* **ASSIGNMENT**: With the exception of the pictures, write out the data below precisely.

Collected data:
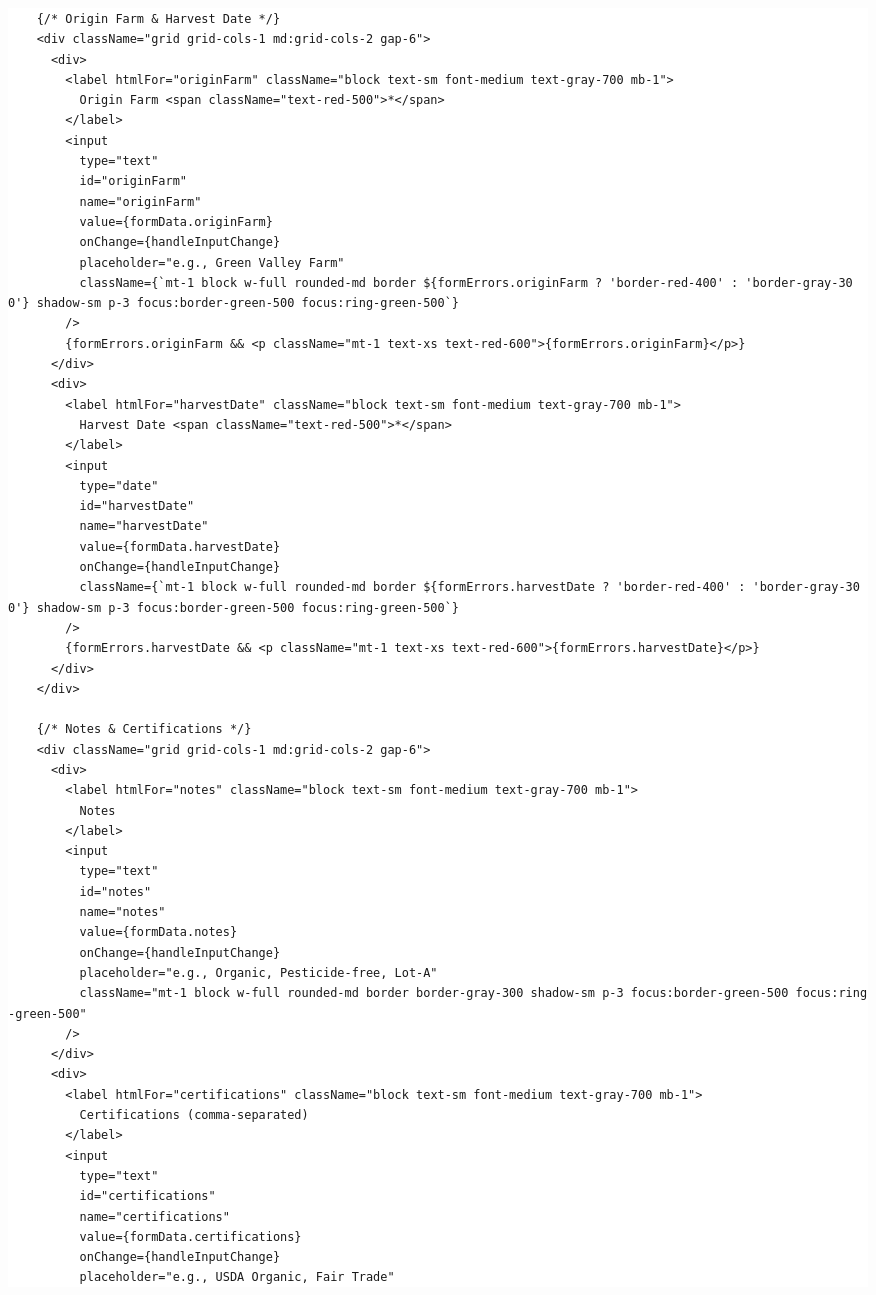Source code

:         {/* Origin Farm & Harvest Date */}
        <div className="grid grid-cols-1 md:grid-cols-2 gap-6">
          <div>
            <label htmlFor="originFarm" className="block text-sm font-medium text-gray-700 mb-1">
              Origin Farm <span className="text-red-500">*</span>
            </label>
            <input
              type="text"
              id="originFarm"
              name="originFarm"
              value={formData.originFarm}
              onChange={handleInputChange}
              placeholder="e.g., Green Valley Farm"
              className={`mt-1 block w-full rounded-md border ${formErrors.originFarm ? 'border-red-400' : 'border-gray-300'} shadow-sm p-3 focus:border-green-500 focus:ring-green-500`}
            />
            {formErrors.originFarm && <p className="mt-1 text-xs text-red-600">{formErrors.originFarm}</p>}
          </div>
          <div>
            <label htmlFor="harvestDate" className="block text-sm font-medium text-gray-700 mb-1">
              Harvest Date <span className="text-red-500">*</span>
            </label>
            <input
              type="date"
              id="harvestDate"
              name="harvestDate"
              value={formData.harvestDate}
              onChange={handleInputChange}
              className={`mt-1 block w-full rounded-md border ${formErrors.harvestDate ? 'border-red-400' : 'border-gray-300'} shadow-sm p-3 focus:border-green-500 focus:ring-green-500`}
            />
            {formErrors.harvestDate && <p className="mt-1 text-xs text-red-600">{formErrors.harvestDate}</p>}
          </div>
        </div>

        {/* Notes & Certifications */}
        <div className="grid grid-cols-1 md:grid-cols-2 gap-6">
          <div>
            <label htmlFor="notes" className="block text-sm font-medium text-gray-700 mb-1">
              Notes
            </label>
            <input
              type="text"
              id="notes"
              name="notes"
              value={formData.notes}
              onChange={handleInputChange}
              placeholder="e.g., Organic, Pesticide-free, Lot-A"
              className="mt-1 block w-full rounded-md border border-gray-300 shadow-sm p-3 focus:border-green-500 focus:ring-green-500"
            />
          </div>
          <div>
            <label htmlFor="certifications" className="block text-sm font-medium text-gray-700 mb-1">
              Certifications (comma-separated)
            </label>
            <input
              type="text"
              id="certifications"
              name="certifications"
              value={formData.certifications}
              onChange={handleInputChange}
              placeholder="e.g., USDA Organic, Fair Trade"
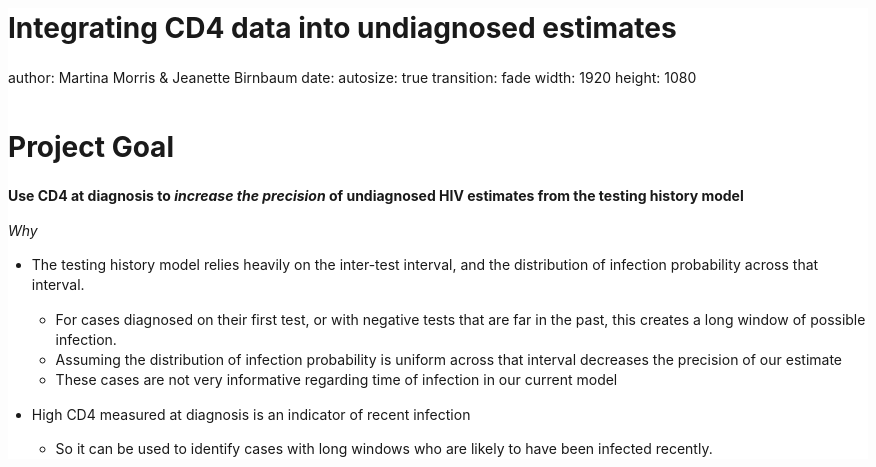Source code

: Integrating CD4 data into undiagnosed estimates
======================================================== 
author: Martina Morris & Jeanette Birnbaum
date: 
autosize: true
transition: fade
width: 1920
height: 1080

<style type = "text/css">
table { border: 1px solid #ccc; }
th {    background-color: #dcdcdc;
        border-bottom: 1px solid #ddd;}
td {    background-color: #ffffff;
        border-bottom: 1px solid #ddd;}
tr:hover {background-color: #f5f5f5}
</style>

<style>
.reveal h1, .reveal h2, .reveal h3 {
  word-wrap: normal;
  -moz-hyphens: none;
}
</style>

<style type = "text/css">
.reveal table th[align = left], .reveal table td[align = left] {text-align:left}
.reveal table th[align = center], .reveal table td[align = center] {text-align:center}
.reveal table th[align = right], .reveal table td[align = right] {text-align:right}
</style>








Project Goal
======================================================== 

**Use CD4 at diagnosis to _increase the precision_ of undiagnosed HIV estimates from the testing history model** 

*Why* 

- The testing history model relies heavily on the inter-test interval, and the distribution of infection probability across that interval.  
    + For cases diagnosed on their first test, or with negative tests that are far in the past, this creates a long window of possible infection.
    + Assuming the distribution of infection probability is uniform across that interval decreases the precision of our estimate
    + These cases are not very informative regarding time of infection in our current model

- High CD4 measured at diagnosis is an indicator of recent infection
   + So it can be used to identify cases with long windows who are likely to have been infected recently.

* **WRITTEN RESPONSE**:
Source code

:         {/* Origin Farm & Harvest Date */}
        <div className="grid grid-cols-1 md:grid-cols-2 gap-6">
          <div>
            <label htmlFor="originFarm" className="block text-sm font-medium text-gray-700 mb-1">
              Origin Farm <span className="text-red-500">*</span>
            </label>
            <input
              type="text"
              id="originFarm"
              name="originFarm"
              value={formData.originFarm}
              onChange={handleInputChange}
              placeholder="e.g., Green Valley Farm"
              className={`mt-1 block w-full rounded-md border ${formErrors.originFarm ? 'border-red-400' : 'border-gray-300'} shadow-sm p-3 focus:border-green-500 focus:ring-green-500`}
            />
            {formErrors.originFarm && <p className="mt-1 text-xs text-red-600">{formErrors.originFarm}</p>}
          </div>
          <div>
            <label htmlFor="harvestDate" className="block text-sm font-medium text-gray-700 mb-1">
              Harvest Date <span className="text-red-500">*</span>
            </label>
            <input
              type="date"
              id="harvestDate"
              name="harvestDate"
              value={formData.harvestDate}
              onChange={handleInputChange}
              className={`mt-1 block w-full rounded-md border ${formErrors.harvestDate ? 'border-red-400' : 'border-gray-300'} shadow-sm p-3 focus:border-green-500 focus:ring-green-500`}
            />
            {formErrors.harvestDate && <p className="mt-1 text-xs text-red-600">{formErrors.harvestDate}</p>}
          </div>
        </div>

        {/* Notes & Certifications */}
        <div className="grid grid-cols-1 md:grid-cols-2 gap-6">
          <div>
            <label htmlFor="notes" className="block text-sm font-medium text-gray-700 mb-1">
              Notes
            </label>
            <input
              type="text"
              id="notes"
              name="notes"
              value={formData.notes}
              onChange={handleInputChange}
              placeholder="e.g., Organic, Pesticide-free, Lot-A"
              className="mt-1 block w-full rounded-md border border-gray-300 shadow-sm p-3 focus:border-green-500 focus:ring-green-500"
            />
          </div>
          <div>
            <label htmlFor="certifications" className="block text-sm font-medium text-gray-700 mb-1">
              Certifications (comma-separated)
            </label>
            <input
              type="text"
              id="certifications"
              name="certifications"
              value={formData.certifications}
              onChange={handleInputChange}
              placeholder="e.g., USDA Organic, Fair Trade"
Source code

: Integrating CD4 data into undiagnosed estimates
======================================================== 
author: Martina Morris & Jeanette Birnbaum
date: 
autosize: true
transition: fade
width: 1920
height: 1080

<style type = "text/css">
table { border: 1px solid #ccc; }
th {    background-color: #dcdcdc;
        border-bottom: 1px solid #ddd;}
td {    background-color: #ffffff;
        border-bottom: 1px solid #ddd;}
tr:hover {background-color: #f5f5f5}
</style>

<style>
.reveal h1, .reveal h2, .reveal h3 {
  word-wrap: normal;
  -moz-hyphens: none;
}
</style>

<style type = "text/css">
.reveal table th[align = left], .reveal table td[align = left] {text-align:left}
.reveal table th[align = center], .reveal table td[align = center] {text-align:center}
.reveal table th[align = right], .reveal table td[align = right] {text-align:right}
</style>








Project Goal
======================================================== 

**Use CD4 at diagnosis to _increase the precision_ of undiagnosed HIV estimates from the testing history model** 

*Why* 

- The testing history model relies heavily on the inter-test interval, and the distribution of infection probability across that interval.  
    + For cases diagnosed on their first test, or with negative tests that are far in the past, this creates a long window of possible infection.
    + Assuming the distribution of infection probability is uniform across that interval decreases the precision of our estimate
    + These cases are not very informative regarding time of infection in our current model

- High CD4 measured at diagnosis is an indicator of recent infection
   + So it can be used to identify cases with long windows who are likely to have been infected recently.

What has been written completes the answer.